EXERCISE DESCRIPTION
Write out the items below again, swapping each "photograph" for "snapshot" and keeping everything else the same. Leave the pictures out.

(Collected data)

§

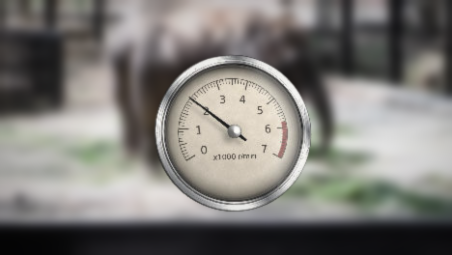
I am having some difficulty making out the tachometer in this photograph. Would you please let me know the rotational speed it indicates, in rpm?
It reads 2000 rpm
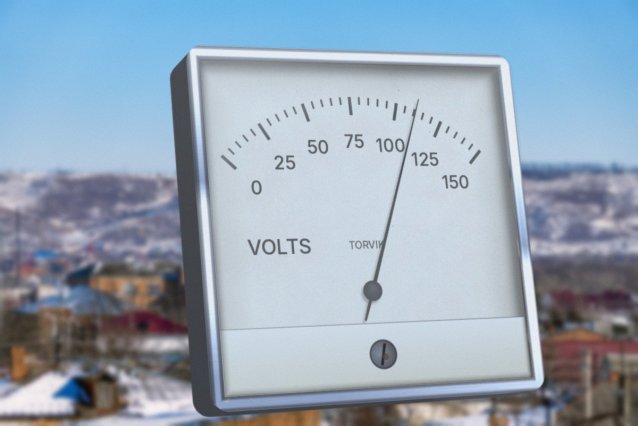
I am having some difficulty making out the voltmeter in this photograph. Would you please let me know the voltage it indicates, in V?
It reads 110 V
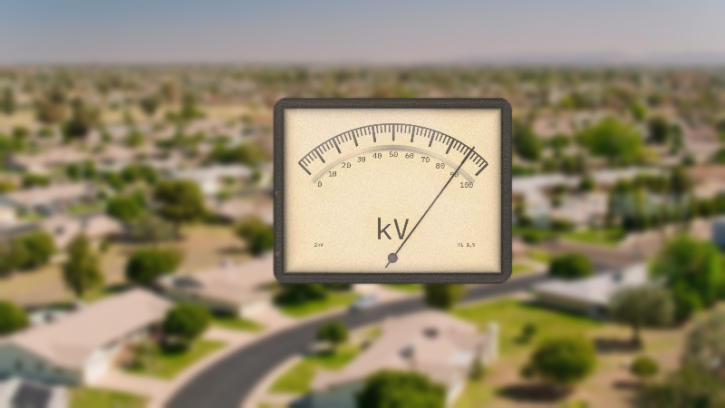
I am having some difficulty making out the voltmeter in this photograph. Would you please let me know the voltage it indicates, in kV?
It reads 90 kV
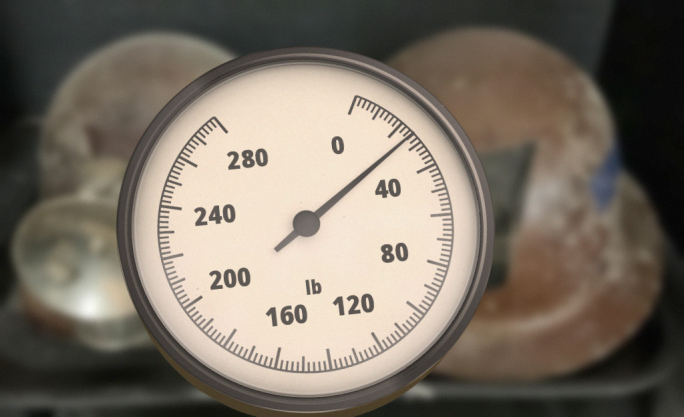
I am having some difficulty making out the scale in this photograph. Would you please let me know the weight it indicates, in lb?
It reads 26 lb
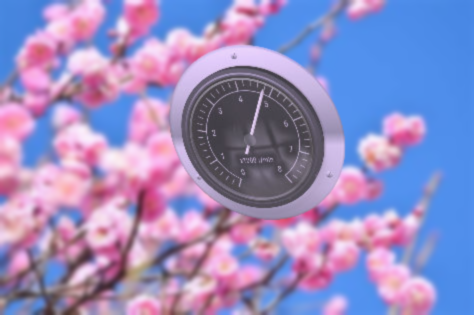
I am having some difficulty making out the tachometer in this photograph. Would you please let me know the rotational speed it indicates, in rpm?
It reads 4800 rpm
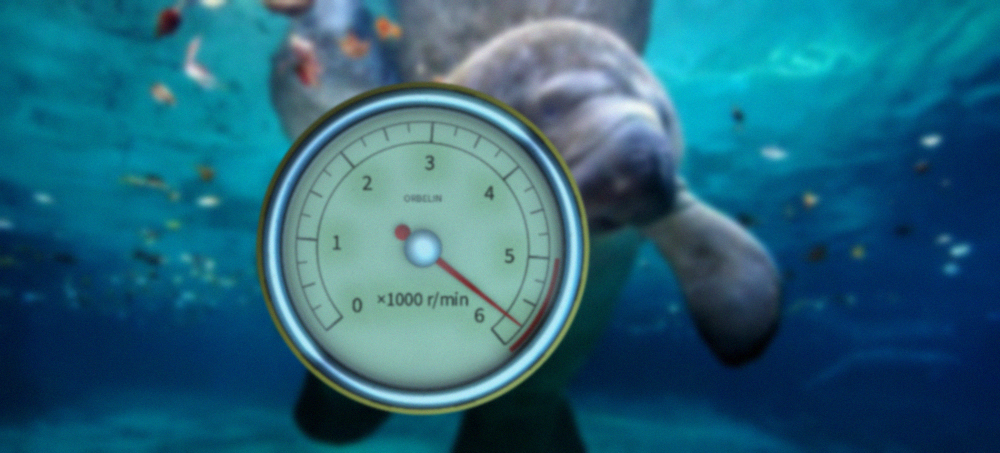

§

EXERCISE SOLUTION
I am having some difficulty making out the tachometer in this snapshot. Would you please let me know the rotational speed it indicates, in rpm?
It reads 2000 rpm
I am having some difficulty making out the voltmeter in this snapshot. Would you please let me know the voltage it indicates, in V?
It reads 110 V
I am having some difficulty making out the voltmeter in this snapshot. Would you please let me know the voltage it indicates, in kV?
It reads 90 kV
I am having some difficulty making out the scale in this snapshot. Would you please let me know the weight it indicates, in lb?
It reads 26 lb
I am having some difficulty making out the tachometer in this snapshot. Would you please let me know the rotational speed it indicates, in rpm?
It reads 4800 rpm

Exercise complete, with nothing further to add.